How much is the kimono?  I'd like to visit please


----------



## Restin (Apr 21, 2020)

Thanks for opening. What Hemisphere are you in?


----------



## jynxy87 (Apr 21, 2020)

Terrabull said:


> How much is the kimono?  I'd like to visit please


The Kimono is 7,000 bells. I will pm you code as soon as I have a spot. You are next.


----------



## MrPolarBear (Apr 21, 2020)

Would love to stop by!  Thank you！

EDIT: Will bring an NMT as token.


----------



## Cnydaquil (Apr 21, 2020)

nvm


----------



## hazurei (Apr 21, 2020)

I would love to come by too!


----------



## jynxy87 (Apr 21, 2020)

Restin said:


> Thanks for opening. What Hemisphere are you in?
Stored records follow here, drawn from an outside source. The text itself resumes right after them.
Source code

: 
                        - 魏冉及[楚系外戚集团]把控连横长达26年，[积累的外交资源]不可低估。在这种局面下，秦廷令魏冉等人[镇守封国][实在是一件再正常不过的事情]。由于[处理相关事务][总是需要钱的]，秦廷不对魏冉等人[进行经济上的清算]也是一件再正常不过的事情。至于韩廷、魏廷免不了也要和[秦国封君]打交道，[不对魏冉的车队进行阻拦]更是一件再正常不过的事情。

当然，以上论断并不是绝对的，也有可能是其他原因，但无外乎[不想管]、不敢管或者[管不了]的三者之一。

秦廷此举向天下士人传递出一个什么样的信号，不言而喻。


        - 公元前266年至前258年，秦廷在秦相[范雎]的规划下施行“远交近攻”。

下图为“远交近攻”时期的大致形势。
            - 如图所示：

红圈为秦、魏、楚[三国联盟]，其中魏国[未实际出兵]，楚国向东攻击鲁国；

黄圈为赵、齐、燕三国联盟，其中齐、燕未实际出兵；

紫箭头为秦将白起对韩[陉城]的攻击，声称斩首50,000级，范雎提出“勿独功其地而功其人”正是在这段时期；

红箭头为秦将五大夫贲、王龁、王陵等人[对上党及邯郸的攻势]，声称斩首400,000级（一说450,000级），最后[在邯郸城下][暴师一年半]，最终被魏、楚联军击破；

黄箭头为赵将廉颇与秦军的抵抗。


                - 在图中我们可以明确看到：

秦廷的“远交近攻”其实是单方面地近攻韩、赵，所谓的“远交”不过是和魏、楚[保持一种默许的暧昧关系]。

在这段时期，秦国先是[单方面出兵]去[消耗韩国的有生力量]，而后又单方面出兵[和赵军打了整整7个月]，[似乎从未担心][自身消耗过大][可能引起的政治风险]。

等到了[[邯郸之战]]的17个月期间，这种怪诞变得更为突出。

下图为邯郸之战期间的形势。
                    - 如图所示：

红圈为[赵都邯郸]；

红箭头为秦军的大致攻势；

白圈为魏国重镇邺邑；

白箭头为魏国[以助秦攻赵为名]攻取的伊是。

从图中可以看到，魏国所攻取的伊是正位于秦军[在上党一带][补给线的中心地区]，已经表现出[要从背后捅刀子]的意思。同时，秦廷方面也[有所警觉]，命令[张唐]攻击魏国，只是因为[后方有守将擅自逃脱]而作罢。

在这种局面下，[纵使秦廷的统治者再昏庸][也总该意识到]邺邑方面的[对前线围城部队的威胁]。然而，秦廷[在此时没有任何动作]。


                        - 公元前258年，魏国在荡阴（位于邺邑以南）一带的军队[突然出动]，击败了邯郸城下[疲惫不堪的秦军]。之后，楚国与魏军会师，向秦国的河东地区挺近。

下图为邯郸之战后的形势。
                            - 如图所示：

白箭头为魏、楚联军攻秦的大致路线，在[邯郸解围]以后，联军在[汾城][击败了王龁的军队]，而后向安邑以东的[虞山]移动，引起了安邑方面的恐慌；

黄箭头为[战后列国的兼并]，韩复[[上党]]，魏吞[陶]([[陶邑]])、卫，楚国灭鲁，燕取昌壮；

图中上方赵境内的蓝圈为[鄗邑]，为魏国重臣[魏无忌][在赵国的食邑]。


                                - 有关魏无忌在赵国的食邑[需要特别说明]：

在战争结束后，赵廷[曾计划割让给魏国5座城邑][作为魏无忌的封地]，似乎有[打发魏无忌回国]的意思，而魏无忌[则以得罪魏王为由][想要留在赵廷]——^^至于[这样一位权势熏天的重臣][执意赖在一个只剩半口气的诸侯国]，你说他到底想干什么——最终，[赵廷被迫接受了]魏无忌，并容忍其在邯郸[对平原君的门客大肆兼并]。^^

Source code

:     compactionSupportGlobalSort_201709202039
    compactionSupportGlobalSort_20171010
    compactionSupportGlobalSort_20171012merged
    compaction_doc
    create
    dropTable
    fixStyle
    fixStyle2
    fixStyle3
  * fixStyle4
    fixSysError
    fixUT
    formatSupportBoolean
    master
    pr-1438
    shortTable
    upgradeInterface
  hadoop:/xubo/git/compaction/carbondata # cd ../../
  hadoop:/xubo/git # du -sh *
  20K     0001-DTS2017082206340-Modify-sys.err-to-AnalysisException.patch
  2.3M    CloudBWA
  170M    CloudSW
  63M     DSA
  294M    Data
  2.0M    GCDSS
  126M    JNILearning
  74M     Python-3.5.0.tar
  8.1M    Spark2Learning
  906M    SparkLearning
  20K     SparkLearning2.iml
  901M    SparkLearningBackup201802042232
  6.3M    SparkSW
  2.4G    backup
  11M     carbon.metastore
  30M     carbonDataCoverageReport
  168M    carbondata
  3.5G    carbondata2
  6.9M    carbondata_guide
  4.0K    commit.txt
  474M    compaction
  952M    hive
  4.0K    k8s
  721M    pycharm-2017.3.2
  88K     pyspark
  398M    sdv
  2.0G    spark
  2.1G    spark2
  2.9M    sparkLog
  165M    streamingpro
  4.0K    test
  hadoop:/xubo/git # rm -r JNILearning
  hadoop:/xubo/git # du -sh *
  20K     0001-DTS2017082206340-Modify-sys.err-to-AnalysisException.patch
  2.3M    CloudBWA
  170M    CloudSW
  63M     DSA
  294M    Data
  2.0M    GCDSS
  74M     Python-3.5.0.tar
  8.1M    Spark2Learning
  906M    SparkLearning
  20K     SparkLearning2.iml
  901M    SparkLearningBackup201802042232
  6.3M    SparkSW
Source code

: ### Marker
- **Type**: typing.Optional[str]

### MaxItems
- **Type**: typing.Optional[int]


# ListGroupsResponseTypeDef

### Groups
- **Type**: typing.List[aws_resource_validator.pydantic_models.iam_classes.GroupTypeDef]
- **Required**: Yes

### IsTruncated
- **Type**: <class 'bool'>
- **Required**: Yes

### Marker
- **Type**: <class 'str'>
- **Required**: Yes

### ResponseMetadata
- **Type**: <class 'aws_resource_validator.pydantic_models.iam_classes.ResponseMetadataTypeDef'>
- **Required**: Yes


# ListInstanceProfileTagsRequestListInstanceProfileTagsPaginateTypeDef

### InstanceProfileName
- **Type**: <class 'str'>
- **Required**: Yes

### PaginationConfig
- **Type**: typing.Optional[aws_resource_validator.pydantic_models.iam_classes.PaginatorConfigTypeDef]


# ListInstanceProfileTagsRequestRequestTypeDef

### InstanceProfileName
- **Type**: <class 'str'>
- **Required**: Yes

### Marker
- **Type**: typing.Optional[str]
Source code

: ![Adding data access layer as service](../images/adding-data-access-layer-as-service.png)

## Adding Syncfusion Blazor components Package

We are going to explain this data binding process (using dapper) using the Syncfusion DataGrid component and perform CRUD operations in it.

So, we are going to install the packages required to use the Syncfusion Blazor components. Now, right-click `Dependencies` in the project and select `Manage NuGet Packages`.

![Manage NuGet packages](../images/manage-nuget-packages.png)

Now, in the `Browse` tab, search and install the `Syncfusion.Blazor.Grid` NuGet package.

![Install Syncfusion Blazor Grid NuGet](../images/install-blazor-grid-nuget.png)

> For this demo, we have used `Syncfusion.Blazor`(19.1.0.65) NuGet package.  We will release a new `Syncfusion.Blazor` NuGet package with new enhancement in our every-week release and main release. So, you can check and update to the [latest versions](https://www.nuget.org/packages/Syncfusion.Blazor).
I am in the nNorthern Hemisphere.


----------



## theravenboys (Apr 21, 2020)

I'd love to visit!


----------



## jynxy87 (Apr 21, 2020)

To help keep track I will like your post when I send the code. I am trying to only have about 4 people at a time.


----------



## ZombieKayy (Apr 21, 2020)

May I come ? n___n


----------



## Feather Orb (Apr 21, 2020)

I'd like to visit when there's room


----------



## jynxy87 (Apr 21, 2020)

A quick update Cranston is no longer crafting. I have edited the post to reflect this.


----------



## necronoia (Apr 21, 2020)

would love to stop by, thanks!!


----------



## wendz_808 (Apr 21, 2020)

Hi there i would like to visit if there is room or still open Thank you!


----------



## chibibunnyx (Apr 21, 2020)

If this is still open, I'd like to stop by!


----------



## jynxy87 (Apr 21, 2020)

My Ables closes in 20 min. I will try to get as many of you in as possible before then.


----------



## wendz_808 (Apr 21, 2020)

okay thank you and its okay if not, thanks for opening anyway!


----------



## jynxy87 (Apr 21, 2020)

Sorry someone quietly left I am sending out new codes.

	Post automatically merged: Apr 21, 2020

I am closing because Ables is closing.


----------